* Try it:
The H.264 passage below names several data elements used to convey the quantized transform coefficients of a 4 x 4 luminance block. List all of them.

* Exercise passage:
- Opening Delimiter -

Fig 27.5 shows a macro block of 16 x 16 pixels, subdivided into 16 numbers of 4 x 4 blocks, each of which are integer transformed. The dc components for each of the blocks are indicated with the block number index. The 16 DC coefficients are again arranged as a 4 x 4 matrix, as shown in fig.27.5(b) and the 4 x 4 integer transform is re-applied. The transform coefficients now cover the entire macroblock in very smooth situations. An additional 2 x 2 transform is also applied to the DC coefficients of the four 4 x 4 blocks of each chroma component. 27.3.2. Entropy coding in H.264: The H.264 standard supports two entropy coding methods: (a) Context Adaptive Variable Length Coding (CAVLC) (b) Context Adaptive Binary Adaptive Coding ( CABAC) In the CAVLC Scheme, instead of using a single VLC table for all syntax elements, different VLC tables are designed for different syntax elements and the tables are switched depending upon the already transmitted syntax elements. In this coding scheme, number of non zero quantized coefficients (N) in a block and the actual value as well as the position of the transform coefficients are encoded separately. To convey the information of quantized transform coefficients for a 4 x 4 luminance block, following data elements are used

Number of nonzero coefficients (N) and trailing 1s at the end of the zigzag scan order. Coefficient values- These are scanned in the reverse scan order, since the spread of coefficient values is less for the higher frequency components than for the lower frequency components than for the lower frequency ones. Encoding this may involve VLC table sartching. Coefficient sign. Total Zeroes: The number of zeros between the last non zero coefficient of the scan and its start. Run before: It specified the position of the zeros. The CABAC scheme improves the coding efficiency further. The use of arithmetic coding permits assignment of non integer number of bits to each symbol of the alphabet. Furthermore, CABAC uses context modeling where the statistics of already coded syntax elements determine the conditional probabilities of the symbols based on which the arithmetic codes are decided. 27.4 Features of H.264 Video Coding Layer ( VCL) The H.264 encoder consists of two different data layers. The encoded video data, which includes the entropy encoded integer transformed and quantized data, as well as the motion vector data form the video coding layer (VCL). The next data layer is known as the network adaptation layer (NAL) which adds the header information and formats the VCL representation of the video so as to convey the data through he transport layer.

- Closing Delimiter -

* Given information:
- Opening Delimiter -

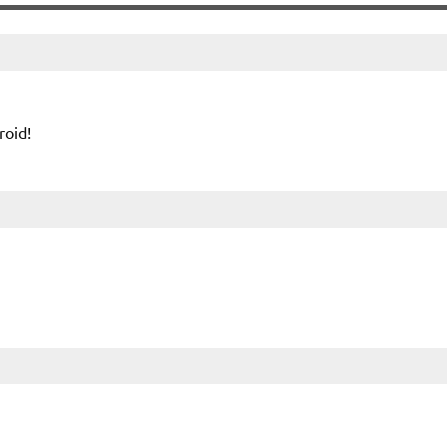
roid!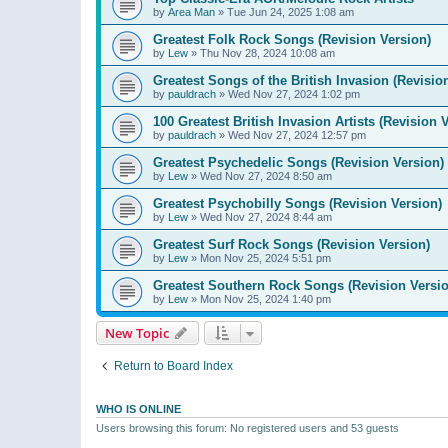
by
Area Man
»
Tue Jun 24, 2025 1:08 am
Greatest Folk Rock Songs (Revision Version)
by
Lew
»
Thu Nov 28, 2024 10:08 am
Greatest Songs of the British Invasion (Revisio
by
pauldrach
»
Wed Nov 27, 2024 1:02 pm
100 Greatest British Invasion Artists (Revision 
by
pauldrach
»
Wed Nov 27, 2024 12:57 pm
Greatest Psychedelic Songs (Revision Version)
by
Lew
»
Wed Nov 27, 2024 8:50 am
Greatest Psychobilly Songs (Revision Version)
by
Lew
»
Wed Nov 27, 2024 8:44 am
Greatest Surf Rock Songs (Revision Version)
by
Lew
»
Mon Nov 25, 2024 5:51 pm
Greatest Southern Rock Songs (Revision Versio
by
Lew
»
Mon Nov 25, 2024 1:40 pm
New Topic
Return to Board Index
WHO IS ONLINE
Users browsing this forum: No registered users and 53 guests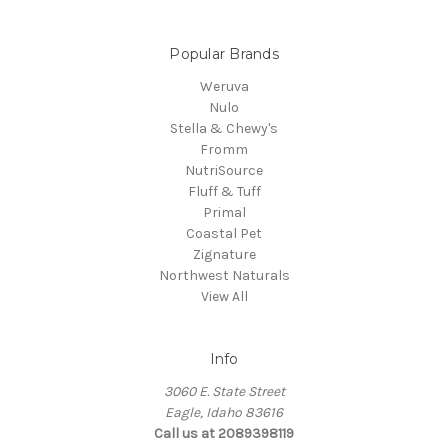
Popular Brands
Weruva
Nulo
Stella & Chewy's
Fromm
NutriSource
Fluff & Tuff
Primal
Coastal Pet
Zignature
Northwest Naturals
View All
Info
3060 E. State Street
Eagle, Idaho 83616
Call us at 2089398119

- Closing Delimiter -
- Opening Delimiter -

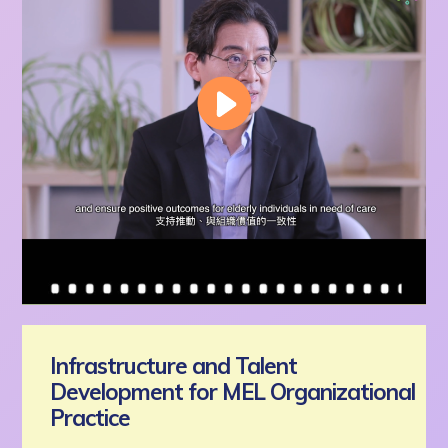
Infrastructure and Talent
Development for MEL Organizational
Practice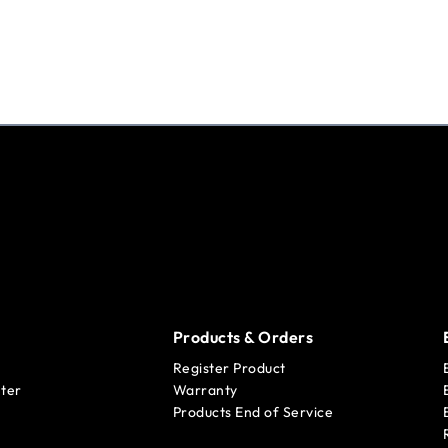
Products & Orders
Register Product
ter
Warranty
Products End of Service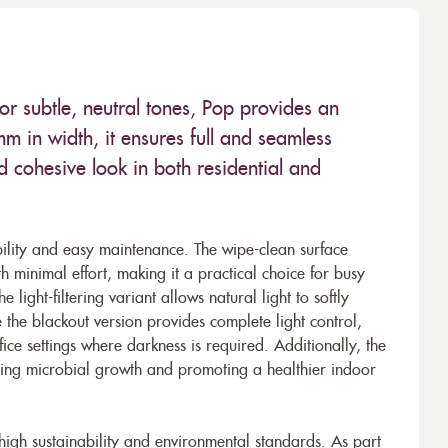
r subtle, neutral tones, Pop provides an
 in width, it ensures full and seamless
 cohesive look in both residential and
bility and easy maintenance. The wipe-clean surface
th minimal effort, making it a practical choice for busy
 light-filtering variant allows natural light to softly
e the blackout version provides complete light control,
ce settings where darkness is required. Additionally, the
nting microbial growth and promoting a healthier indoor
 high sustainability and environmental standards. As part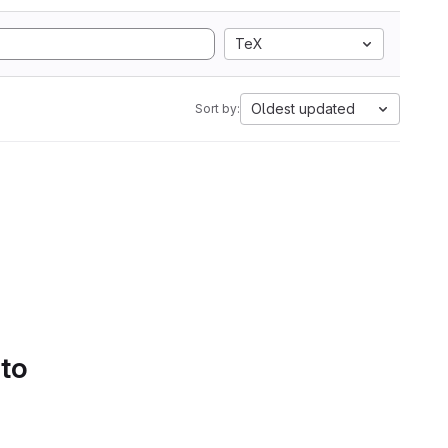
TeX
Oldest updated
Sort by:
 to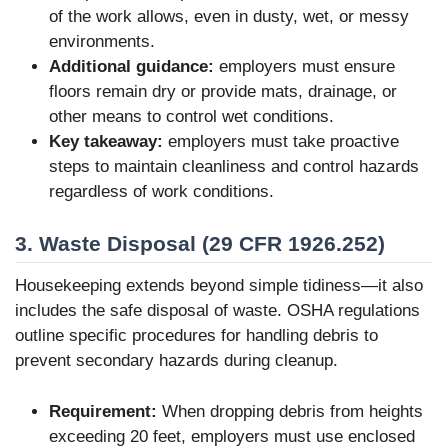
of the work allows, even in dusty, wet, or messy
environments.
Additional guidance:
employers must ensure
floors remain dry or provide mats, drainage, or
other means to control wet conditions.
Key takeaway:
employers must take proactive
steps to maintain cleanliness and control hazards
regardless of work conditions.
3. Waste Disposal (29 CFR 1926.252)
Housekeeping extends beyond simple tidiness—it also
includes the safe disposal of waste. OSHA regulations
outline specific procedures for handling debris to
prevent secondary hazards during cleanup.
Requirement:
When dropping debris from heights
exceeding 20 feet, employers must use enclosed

- Closing Delimiter -

* Expected answer:
- Number of nonzero coefficients (N) and trailing 1s
- Coefficient values
- Coefficient sign
- Total Zeroes
- Run before